We can start by thinking about what a similacrum (or representation) is, and what it is not.  When color slide film came into wide use, changing how art history was taught, a ‘color slide controversy’ arose.  People worried that the simulacrum would gain primacy and become the work of art in students’ minds, especially if they never spent time with originals.  Not only would they miss out on impacts related to a work’s context and physical aspects (such as its true size, colors, and textures), but the new technology could change perception itself.

“Losing the artifactuality of the artifact matters,” Suarez said. “It matters in books as well. An image is not the book.”

He sees a codex book (i.e, one produced in the modern, bound format) as many things, including a transformation of a manuscript; a complex object laced with signs and codes, e.g., linguistic and cultural; “a coalescence of human intention”; and an artifact “made by communities of people and connected to meaning.”

We experience, for example, a book’s paper, type, bindings, and illustrations; variations among copies, editions, and interpretations; handwritten notes.  We give attention to where it came from—including, perhaps, the hands of someone important to us. Such things “are deeply meaningful and deeply human,” Suarez said, and are a part of literacy.  Our books in our own environment can become “totems” full of power and meaning.  “If we lose these things,” Suarez said, “it is to our impoverishment.  We are left with a horizon of dislocation and absence.”

Velocity of access is highly prized in the digital world.  But Suarez wonders what that velocity does to us, and how it affects sustained engagement with beautiful and important works of text or art.  If, through the power of the word search, searching becomes conflated with researching, does every book and corpus then become “an infinitely shuffleable deck of cards–a kind of never-ending subject index?” Hypertext and hyperlinks call us on many interesting side trips, but what does that do to our original focus?

The effects, at least as he has observed them in his students and himself, can include negative ones–e.g., upon the quality of attention, comprehension, performance, and scholarship.  This is an area that is being researched, as by Dr. Maryanne Wolf at Tufts University.

Yet Suarez is also “delighted” by the advent of the digital world, where he spends many of his working hours producing robust content with extensive metadata for a massive digital-humanities project: “I believe that we are way beyond the idea of either/or. We need to live in a world of both/and.

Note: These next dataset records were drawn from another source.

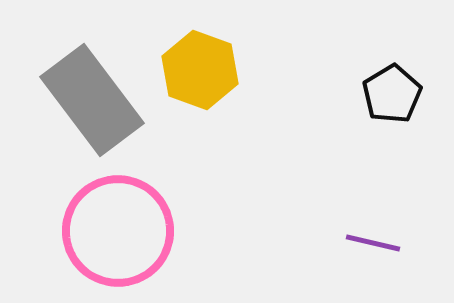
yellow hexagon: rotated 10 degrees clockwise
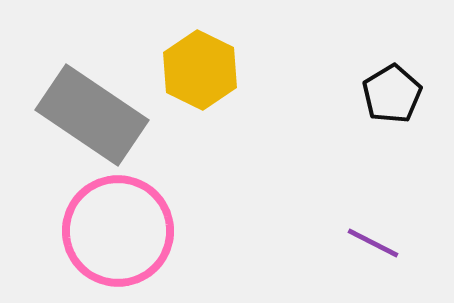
yellow hexagon: rotated 6 degrees clockwise
gray rectangle: moved 15 px down; rotated 19 degrees counterclockwise
purple line: rotated 14 degrees clockwise
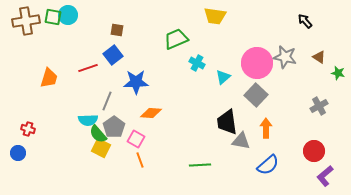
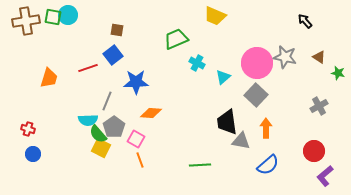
yellow trapezoid: rotated 15 degrees clockwise
blue circle: moved 15 px right, 1 px down
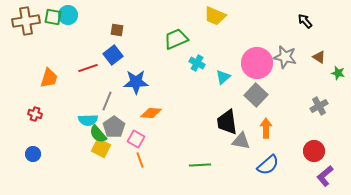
red cross: moved 7 px right, 15 px up
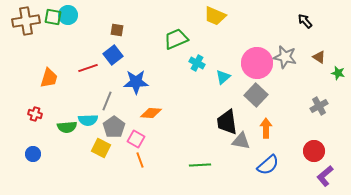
green semicircle: moved 31 px left, 7 px up; rotated 54 degrees counterclockwise
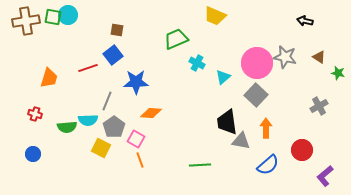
black arrow: rotated 35 degrees counterclockwise
red circle: moved 12 px left, 1 px up
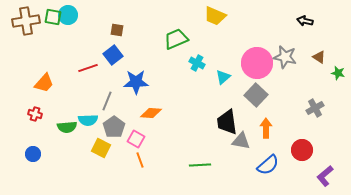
orange trapezoid: moved 5 px left, 5 px down; rotated 25 degrees clockwise
gray cross: moved 4 px left, 2 px down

The digital world is different from that of print, not better or worse.  I want both.”  Digital works should be preserved with the same care as a first or rare edition, he said, and while marketplace influences on the production of text are as real as ever, printed books are not going away.

T.S. Eliot wrote in 1934, “Where is the knowledge we have lost in information?”  Suarez believes that human desire will remain not only for information, but for knowledge, and the unique experiences that come from engagement of the human mind and heart with printed books.

 

Comments

  1. Reminds me of Walter Benjamin’s “Unpacking My Library: A Talk About Book Collecting” in his book “Illuminations”.
    The Financial Times used the title of Benjamin’s essay for this article last year … love those bookshelves!